> _What is required_
Copy out all of the data below, swapping "catalogue / barcode" for "barcode" everywhere and changing nothing else.

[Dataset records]
+++

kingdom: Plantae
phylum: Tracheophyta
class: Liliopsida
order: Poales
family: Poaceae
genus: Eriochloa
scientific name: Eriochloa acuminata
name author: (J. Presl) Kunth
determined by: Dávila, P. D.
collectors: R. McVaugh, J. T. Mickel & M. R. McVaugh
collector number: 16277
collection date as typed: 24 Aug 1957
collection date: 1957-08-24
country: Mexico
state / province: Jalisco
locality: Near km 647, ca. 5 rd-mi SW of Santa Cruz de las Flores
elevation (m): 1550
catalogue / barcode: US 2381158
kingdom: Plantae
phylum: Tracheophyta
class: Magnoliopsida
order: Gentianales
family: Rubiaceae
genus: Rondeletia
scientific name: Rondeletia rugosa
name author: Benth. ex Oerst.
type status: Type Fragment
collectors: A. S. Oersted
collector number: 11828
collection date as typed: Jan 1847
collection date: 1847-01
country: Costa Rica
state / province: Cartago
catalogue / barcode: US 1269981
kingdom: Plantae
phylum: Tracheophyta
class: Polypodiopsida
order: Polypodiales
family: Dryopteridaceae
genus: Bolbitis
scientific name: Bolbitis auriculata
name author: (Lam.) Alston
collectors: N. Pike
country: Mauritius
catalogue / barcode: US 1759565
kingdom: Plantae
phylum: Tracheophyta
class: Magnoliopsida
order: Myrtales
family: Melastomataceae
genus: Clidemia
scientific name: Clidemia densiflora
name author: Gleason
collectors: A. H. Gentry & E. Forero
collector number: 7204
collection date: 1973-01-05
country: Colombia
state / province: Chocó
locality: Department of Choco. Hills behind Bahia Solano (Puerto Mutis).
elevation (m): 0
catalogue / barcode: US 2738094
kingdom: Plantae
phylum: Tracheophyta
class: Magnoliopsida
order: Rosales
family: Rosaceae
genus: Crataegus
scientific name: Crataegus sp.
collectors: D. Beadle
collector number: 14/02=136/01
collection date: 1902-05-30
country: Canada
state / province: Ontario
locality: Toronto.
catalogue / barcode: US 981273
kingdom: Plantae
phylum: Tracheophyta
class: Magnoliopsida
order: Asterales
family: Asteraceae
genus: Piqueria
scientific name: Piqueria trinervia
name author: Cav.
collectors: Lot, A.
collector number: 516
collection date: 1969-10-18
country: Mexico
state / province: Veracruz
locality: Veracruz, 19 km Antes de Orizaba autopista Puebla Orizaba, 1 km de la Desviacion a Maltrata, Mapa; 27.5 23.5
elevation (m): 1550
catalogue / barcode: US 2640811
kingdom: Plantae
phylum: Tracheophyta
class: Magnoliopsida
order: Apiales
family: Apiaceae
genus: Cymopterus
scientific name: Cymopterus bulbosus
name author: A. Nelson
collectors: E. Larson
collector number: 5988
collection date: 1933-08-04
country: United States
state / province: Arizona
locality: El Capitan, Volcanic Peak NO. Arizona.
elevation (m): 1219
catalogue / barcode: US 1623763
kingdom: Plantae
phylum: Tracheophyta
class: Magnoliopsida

+++

> _Exercise result_
kingdom: Plantae
phylum: Tracheophyta
class: Liliopsida
order: Poales
family: Poaceae
genus: Eriochloa
scientific name: Eriochloa acuminata
name author: (J. Presl) Kunth
determined by: Dávila, P. D.
collectors: R. McVaugh, J. T. Mickel & M. R. McVaugh
collector number: 16277
collection date as typed: 24 Aug 1957
collection date: 1957-08-24
country: Mexico
state / province: Jalisco
locality: Near km 647, ca. 5 rd-mi SW of Santa Cruz de las Flores
elevation (m): 1550
barcode: US 2381158
kingdom: Plantae
phylum: Tracheophyta
class: Magnoliopsida
order: Gentianales
family: Rubiaceae
genus: Rondeletia
scientific name: Rondeletia rugosa
name author: Benth. ex Oerst.
type status: Type Fragment
collectors: A. S. Oersted
collector number: 11828
collection date as typed: Jan 1847
collection date: 1847-01
country: Costa Rica
state / province: Cartago
barcode: US 1269981
kingdom: Plantae
phylum: Tracheophyta
class: Polypodiopsida
order: Polypodiales
family: Dryopteridaceae
genus: Bolbitis
scientific name: Bolbitis auriculata
name author: (Lam.) Alston
collectors: N. Pike
country: Mauritius
barcode: US 1759565
kingdom: Plantae
phylum: Tracheophyta
class: Magnoliopsida
order: Myrtales
family: Melastomataceae
genus: Clidemia
scientific name: Clidemia densiflora
name author: Gleason
collectors: A. H. Gentry & E. Forero
collector number: 7204
collection date: 1973-01-05
country: Colombia
state / province: Chocó
locality: Department of Choco. Hills behind Bahia Solano (Puerto Mutis).
elevation (m): 0
barcode: US 2738094
kingdom: Plantae
phylum: Tracheophyta
class: Magnoliopsida
order: Rosales
family: Rosaceae
genus: Crataegus
scientific name: Crataegus sp.
collectors: D. Beadle
collector number: 14/02=136/01
collection date: 1902-05-30
country: Canada
state / province: Ontario
locality: Toronto.
barcode: US 981273
kingdom: Plantae
phylum: Tracheophyta
class: Magnoliopsida
order: Asterales
family: Asteraceae
genus: Piqueria
scientific name: Piqueria trinervia
name author: Cav.
collectors: Lot, A.
collector number: 516
collection date: 1969-10-18
country: Mexico
state / province: Veracruz
locality: Veracruz, 19 km Antes de Orizaba autopista Puebla Orizaba, 1 km de la Desviacion a Maltrata, Mapa; 27.5 23.5
elevation (m): 1550
barcode: US 2640811
kingdom: Plantae
phylum: Tracheophyta
class: Magnoliopsida
order: Apiales
family: Apiaceae
genus: Cymopterus
scientific name: Cymopterus bulbosus
name author: A. Nelson
collectors: E. Larson
collector number: 5988
collection date: 1933-08-04
country: United States
state / province: Arizona
locality: El Capitan, Volcanic Peak NO. Arizona.
elevation (m): 1219
barcode: US 1623763
kingdom: Plantae
phylum: Tracheophyta
class: Magnoliopsida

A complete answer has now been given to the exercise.